Concernant la deuxième condition liée au respect des délais, le recours ayant été introduit dans les deux mois suivant la notification de la décision, cette condition est également remplie.
Ainsi, toutes les conditions étant réunies, les recours de M. Lefèvre et du syndicat sont recevables.
CONCLUSION : M. Lefèvre et son syndicat peuvent donc légitimement contester la décision du directeur devant le tribunal administratif.
II. Recevabilité du recours de Mme Albrecht
FAITS : Mme Albrecht, ingénieure des travaux publics, a demandé une mise en disponibilité pour créer une entreprise dans le domaine du recyclage textile. Son refus par le directeur régional a été notifié par un courrier daté du 9 février 2025, sans précisions sur les raisons. Elle a ensuite saisi le tribunal administratif d'un recours contre ce refus.
PROBLÈME DE DROIT : Le recours de Mme Albrecht est-il recevable ?
SOLUTION EN DROIT :
En vertu des principes régissant les recours pour excès de pouvoir en droit administratif, il est nécessaire que le requérant ait un intérêt à agir et que son recours soit introduit dans les délais légaux.
La première condition exige que Mme Albrecht démontre un intérêt à agir face au refus opposé par l'administration concernant sa demande de mise en disponibilité.

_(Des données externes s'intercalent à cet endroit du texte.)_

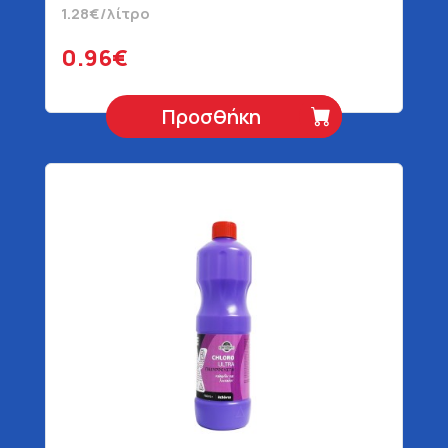
1.28€/λίτρο
0.96€
Προσθήκη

Cet intérêt est reconnu lorsque la décision contestée porte atteinte aux droits ou aux projets professionnels du requérant.
La deuxième condition impose que le recours soit formé dans un délai raisonnable après la notification de la décision contestée. Le Code de justice administrative prévoit un délai de deux mois pour contester une décision administrative.
Il convient également d'examiner si le refus opposé par l'administration peut être considéré comme illégal en raison d'un manque de motivation ou d'une atteinte disproportionnée aux droits du fonctionnaire.
Les effets juridiques d'une annulation pourraient conduire à ce que Mme Albrecht obtienne satisfaction quant à sa demande initiale ou à une réévaluation par l'administration.
SOLUTION EN L'ESPÈCE :
S'agissant de l'intérêt à agir, Mme Albrecht souhaite créer une entreprise et son projet est directement impacté par le refus opposé par son administration. Cette condition est donc satisfaite.
Concernant le respect des délais, bien que Mme Albrecht ait introduit son recours plusieurs mois après la notification initiale (le 9 février), elle a adressé une demande de réexamen au directeur régional sans obtenir réponse, ce qui pourrait justifier son retard dans l'introduction du recours. Toutefois, il reste à vérifier si cette absence de réponse constitue une prolongation valable du délai initial.
Ainsi, certaines conditions sont remplies tandis que d'autres pourraient faire défaut selon l'analyse précise des circonstances entourant sa demande initiale et son suivi.
CONCLUSION : La recevabilité du recours dépendra principalement de l'appréciation des délais liés à sa demande initiale et aux circonstances entourant son suivi auprès de l'administration.